使用Hadoop构建MapReduce应用(2)

FileInputFormat:我们定义一个FileInputFormat去读取指定目录下(作为第一个参数传递给MapReduce应用程序)的所有文件,并传递这些文件给一个TextInputFormat(见Listing 1)以便分发给我们的mappers。

TextInputFormat:Hadoop默认的InputFormat是TextInputFormat,它每次读取一行,并把字节偏移作为key(LongWritable),将这行文本作为value(Text),并返回key。

Word Count Mapper:这是一个我们写的类用来把InputFormat传给它的单行文本标记化成单词,然后把单词本身和一个用于表示我们见过这个词的数字“1”绑在一起

Combiner:在开发环境中我们不需要combiner,但是combiner(或combiner的功能)是由reducer(在本文后面会有描述)实现的,在传递(键/值)对(key/value pair)到reducer之前运行在本地节点上。应用combiner能够急剧地提示性能,但是你需要确保combining你的结果不会破坏你的reducer:为了能让reducer承担combiner的功能,它的操作必须是可结合的(即reducer应与combiner一样能与map结合),否则,发送到reducer的map将不会产生正确的结果。

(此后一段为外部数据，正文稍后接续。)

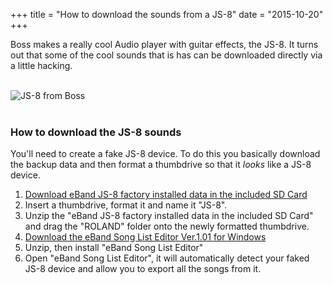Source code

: +++
title = "How to download the sounds from a JS-8"
date = "2015-10-20"
+++

Boss makes a really cool Audio player with guitar effects, the JS-8. It turns out that some of the cool sounds that is has can be downloaded directly via a little hacking.

<br>
<div class="row">
<div class="col-md-3"></div>
<div class="col-md-6"><img src="/img/js-8_front_main.jpg" alt="JS-8 from Boss" class="img-responsive center-block"></div>
<div class="col-md-3"></div>
</div>
<br>

### How to download the JS-8 sounds

You'll need to create a fake JS-8 device. To do this you basically download the backup data and then format a thumbdrive so that it *looks* like a JS-8 device.

1. [Download eBand JS-8 factory installed data in the included SD Card](http://roland.com/support/article/?q=downloads&p=JS-8&id=62153672)
2. Insert a thumbdrive, format it and name it "JS-8".
3. Unzip the "eBand JS-8 factory installed data in the included SD Card" and drag the "ROLAND" folder onto the newly formatted
thumbdrive.
4. [Download the eBand Song List Editor Ver.1.01 for Windows](http://www.boss.info/support/by_product/eband_js-10/updates_drivers/5410)
5. Unzip, then install "eBand Song List Editor"
6. Open "eBand Song List Editor", it will automatically detect your faked JS-8 device and allow you to export all the songs from it.
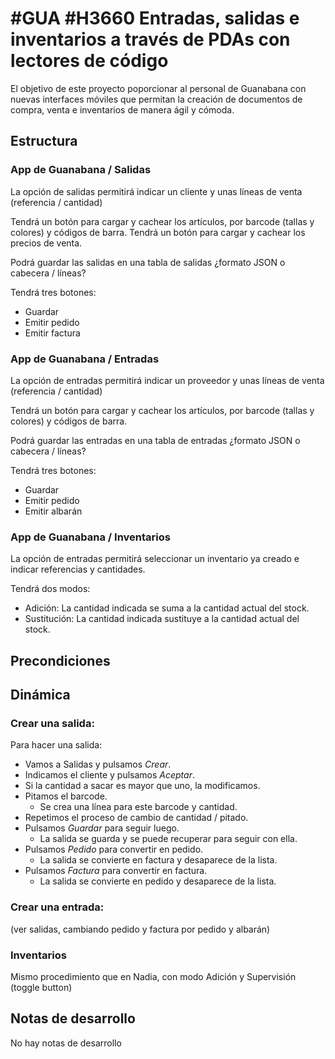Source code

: # #GUA #H3660 Entradas, salidas e inventarios a través de PDAs con lectores de código

El objetivo de este proyecto poporcionar al personal de Guanabana con nuevas interfaces móviles que permitan la creación de documentos de compra, venta e inventarios de manera ágil y cómoda.

## Estructura

### App de Guanabana / Salidas
La opción de salidas permitirá indicar un cliente y unas líneas de venta (referencia / cantidad)

Tendrá un botón para cargar y cachear los artículos, por barcode (tallas y colores) y códigos de barra.
Tendrá un botón para cargar y cachear los precios de venta.

Podrá guardar las salidas en una tabla de salidas ¿formato JSON o cabecera / líneas?

Tendrá tres botones:
* Guardar
* Emitir pedido
* Emitir factura

### App de Guanabana / Entradas
La opción de entradas permitirá indicar un proveedor y unas líneas de venta (referencia / cantidad)

Tendrá un botón para cargar y cachear los artículos, por barcode (tallas y colores) y códigos de barra.

Podrá guardar las entradas en una tabla de entradas ¿formato JSON o cabecera / líneas?

Tendrá tres botones:
* Guardar
* Emitir pedido
* Emitir albarán

### App de Guanabana / Inventarios
La opción de entradas permitirá seleccionar un inventario ya creado e indicar referencias y cantidades.

Tendrá dos modos:
* Adición: La cantidad indicada se suma a la cantidad actual del stock.
* Sustitución: La cantidad indicada sustituye a la cantidad actual del stock.

## Precondiciones

## Dinámica

### Crear una salida:

Para hacer una salida:
* Vamos a Salidas y pulsamos _Crear_.
* Indicamos el cliente y pulsamos _Aceptar_.
* Si la cantidad a sacar es mayor que uno, la modificamos.
* Pitamos el barcode.
    * Se crea una línea para este barcode y cantidad.
* Repetimos el proceso de cambio de cantidad / pitado.
* Pulsamos _Guardar_ para seguir luego.
    * La salida se guarda y se puede recuperar para seguir con ella.
* Pulsamos _Pedido_ para convertir en pedido.
    * La salida se convierte en factura y desaparece de la lista.
* Pulsamos _Factura_ para convertir en factura.
    * La salida se convierte en pedido y desaparece de la lista.

### Crear una entrada:

(ver salidas, cambiando pedido y factura por pedido y albarán)

### Inventarios
Mismo procedimiento que en Nadia, con modo Adición y Supervisión (toggle button)

## Notas de desarrollo
No hay notas de desarrollo
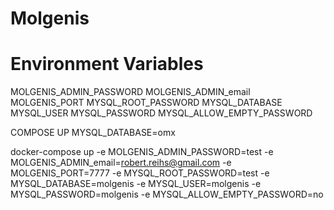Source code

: # Molgenis

# Environment Variables
MOLGENIS_ADMIN_PASSWORD
MOLGENIS_ADMIN_email
MOLGENIS_PORT
MYSQL_ROOT_PASSWORD
MYSQL_DATABASE
MYSQL_USER
MYSQL_PASSWORD
MYSQL_ALLOW_EMPTY_PASSWORD

COMPOSE UP MYSQL_DATABASE=omx

docker-compose up -e MOLGENIS_ADMIN_PASSWORD=test -e MOLGENIS_ADMIN_email=robert.reihs@gmail.com -e MOLGENIS_PORT=7777 -e MYSQL_ROOT_PASSWORD=test -e MYSQL_DATABASE=molgenis -e MYSQL_USER=molgenis -e MYSQL_PASSWORD=molgenis -e MYSQL_ALLOW_EMPTY_PASSWORD=no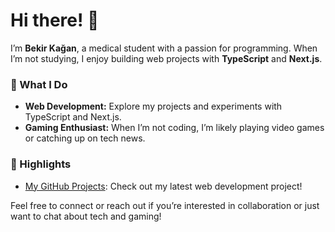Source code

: # Hi there! 👋

I’m **Bekir Kağan**, a medical student with a passion for programming. When I’m not studying, I enjoy building web projects with **TypeScript** and **Next.js**.

### 🚀 What I Do
- **Web Development:** Explore my projects and experiments with TypeScript and Next.js.
- **Gaming Enthusiast:** When I’m not coding, I’m likely playing video games or catching up on tech news.

### 🌟 Highlights
- [My GitHub Projects](https://www.github.com/BekirKagan/VOID): Check out my latest web development project!

Feel free to connect or reach out if you’re interested in collaboration or just want to chat about tech and gaming!

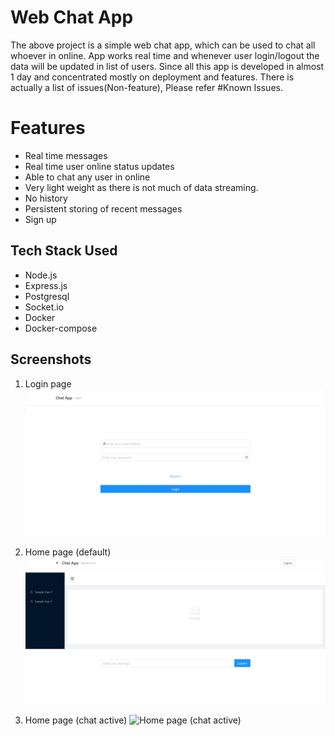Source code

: # Web Chat App

The above project is a simple web chat app, which can be used to chat all whoever in online. App works real time and whenever user login/logout the data will be updated in list of users. Since all this app is developed in almost 1 day and concentrated mostly on deployment and features. There is actually a list of issues(Non-feature), Please refer #Known Issues.

# Features

- Real time messages
- Real time user online status updates
- Able to chat any user in online
- Very light weight as there is not much of data streaming.
- No history
- Persistent storing of recent messages
- Sign up

## Tech Stack Used

- Node.js
- Express.js
- Postgresql
- Socket.io
- Docker
- Docker-compose

## Screenshots

1. Login page
![Login page](https://github.com/isandeep4/node-chat-app/blob/master/login-page.png?raw=true)

2. Home page (default)
![Home page (default)](https://github.com/isandeep4/node-chat-app/blob/master/home-blank.png?raw=true)

4. Home page (chat active)
![Home page (chat active)](https://github.com/isandeep4/node-chat-app/blob/master/annotations-room.png?raw=true)

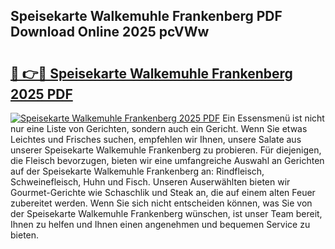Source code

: ## Speisekarte Walkemuhle Frankenberg PDF Download Online 2025 pcVWw

# <h2><a href="http://gc69lsy.nevu.top/?p=Speisekarte+Walkemuhle+Frankenberg">🔗 👉🔴 Speisekarte Walkemuhle Frankenberg 2025 PDF</a></h2>

[![Speisekarte Walkemuhle Frankenberg 2025 PDF](https://i.imgur.com/dBaPXMq.png)](http://gc69lsy.nevu.top/?p=Speisekarte+Walkemuhle+Frankenberg)
Ein Essensmenü ist nicht nur eine Liste von Gerichten, sondern auch ein Gericht. Wenn Sie etwas Leichtes und Frisches suchen, empfehlen wir Ihnen, unsere Salate aus unserer Speisekarte Walkemuhle Frankenberg zu probieren. Für diejenigen, die Fleisch bevorzugen, bieten wir eine umfangreiche Auswahl an Gerichten auf der Speisekarte Walkemuhle Frankenberg an: Rindfleisch, Schweinefleisch, Huhn und Fisch. Unseren Auserwählten bieten wir Gourmet-Gerichte wie Schaschlik und Steak an, die auf einem alten Feuer zubereitet werden. Wenn Sie sich nicht entscheiden können, was Sie von der Speisekarte Walkemuhle Frankenberg wünschen, ist unser Team bereit, Ihnen zu helfen und Ihnen einen angenehmen und bequemen Service zu bieten.
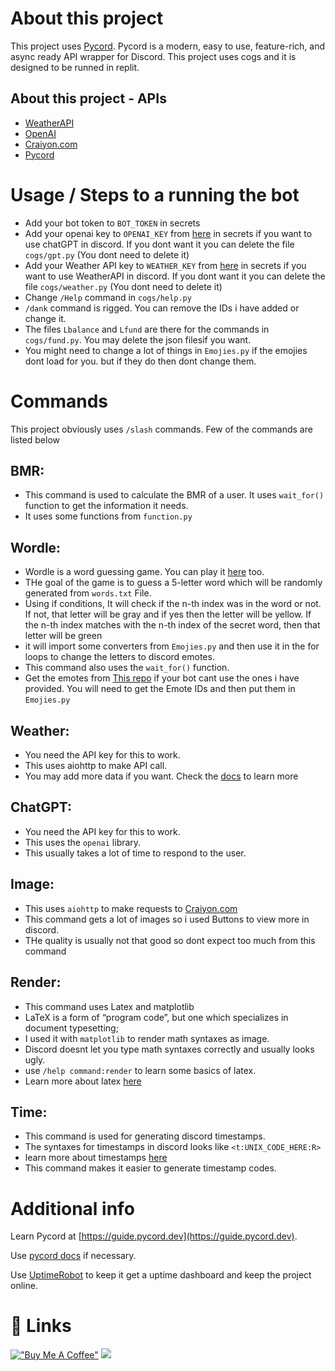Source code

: # About this project
This project uses [Pycord](https://pycord.dev). Pycord is a modern, easy to use, feature-rich, and async ready API wrapper for Discord. 
This project uses cogs and it is designed to be runned in replit.
## About this project - APIs
- [WeatherAPI](https://www.weatherapi.com/docs/)
- [OpenAI](https://www.openai.com/)
- [Craiyon.com](https://Craiyon.com)
- [Pycord](https://docs.pycord.dev/en/stable/)

# Usage / Steps to a running the bot
- Add your bot token to `BOT_TOKEN` in secrets
- Add your openai key to `OPENAI_KEY` from [here](https://www.openai.com/) in secrets if you want to use chatGPT in discord. If you dont want it you can delete the file `cogs/gpt.py` (You dont need to delete it)
- Add your Weather API key to `WEATHER_KEY` from [here](https://www.weatherapi.com/docs/) in secrets if you want to use WeatherAPI in discord. If you dont want it you can delete the file `cogs/weather.py` (You dont need to delete it)
- Change `/Help` command in `cogs/help.py`
- `/dank` command is rigged. You can remove the IDs i have added or change it.
- The files `Lbalance` and `Lfund` are there for the commands in `cogs/fund.py`. You may delete the json filesif you want.   
- You might need to change a lot of things in `Emojies.py` if the emojies dont load for you. but if they do then dont change them.

# Commands
This project obviously uses `/slash` commands. Few of the commands are listed below
## BMR:
* This command is used to calculate the BMR of a user. It uses `wait_for()` function to get the information it needs.
* It uses some functions from `function.py`
   
## Wordle: 
* Wordle is a word guessing game. You can play it [here](https://www.nytimes.com/games/wordle/index.html) too.
* THe goal of the game is to guess a 5-letter word which will be randomly generated from `words.txt` File.
* Using if conditions, It will check if the n-th index was in the word or not. If not, that letter will be gray and if yes then the letter will be yellow. If the n-th index matches with the n-th index of the secret word, then that letter will be green
* it will import some converters from `Emojies.py` and then use it in the for loops to change the letters to discord emotes.
* This command also uses the `wait_for()` function.
* Get the emotes from [This repo](https://github.com/SOULwasTaken1/Discord-Wordle-bot) if your bot cant use the ones i have provided. You will need to get the Emote IDs and then put them in `Emojies.py`
  
## Weather:
* You need the API key for this to work.
* This uses aiohttp to make API call.
* You may add more data if you want. Check the [docs](https://www.weatherapi.com/docs/#intro-aqi) to learn more

## ChatGPT:
* You need the API key for this to work.
* This uses the `openai` library.
* This usually takes a lot of time to respond to the user.

## Image:
* This uses `aiohttp` to make requests to [Craiyon.com](https://Craiyon.com)
* This command gets a lot of images so i used Buttons to view more in discord.
* THe quality is usually not that good so dont expect too much from this command

## Render:
* This command uses Latex and matplotlib 
* LaTeX is a form of “program code”, but one which specializes in document typesetting;
* I used it with `matplotlib` to render math syntaxes as image.
* Discord doesnt let you type math syntaxes correctly and usually looks ugly.
* use `/help command:render` to learn some basics of latex.  
* Learn more about latex [here](http://www.malinc.se/math/latex/basiccodeen.php)

## Time:
* This command is used for generating discord timestamps.
* The syntaxes for timestamps in discord looks like `<t:UNIX_CODE_HERE:R>`
* learn more about timestamps [here](https://gist.github.com/LeviSnoot/d9147767abeef2f770e9ddcd91eb85aa)
* This command makes it easier to generate timestamp codes.
 

# Additional info
Learn Pycord at [https://guide.pycord.dev](https://guide.pycord.dev).

Use [pycord docs](https://docs.pycord.dev) if necessary. 

Use [UptimeRobot](https://uptimerobot.com) to keep it get a uptime dashboard and keep the project online.

# 🔗 Links
[!["Buy Me A Coffee"](https://www.buymeacoffee.com/assets/img/custom_images/orange_img.png)](https://www.buymeacoffee.com/soulvoid)
![](https://dcbadge.vercel.app/api/shield/971753818389905418?bot=true)

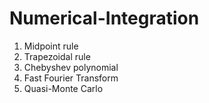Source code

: # Numerical-Integration
1. Midpoint rule
2. Trapezoidal rule
3. Chebyshev polynomial
4. Fast Fourier Transform
5. Quasi-Monte Carlo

Word Count Reducer: word count  reducer接受一个映射(map),它映射每个单词到记录该单词所有被mapper观察到的次数的列表。没有combiner,reducer将会接受一个单词和一个全为”1”的集合,但是由于我们让reducer承担combiner的功能,我们接受到得将是一个各个待被相加到一起的数字的集合。

TextOutputFormat:本例中,我们使用TextOutputFormat类,并告诉它key为Text类型,value为IntWritable类型。

FileOutputFormat:TextOutputFormat发送它的格式化输出到FileOutputFormat,后者将结果写入到自己创建的”output”目录中。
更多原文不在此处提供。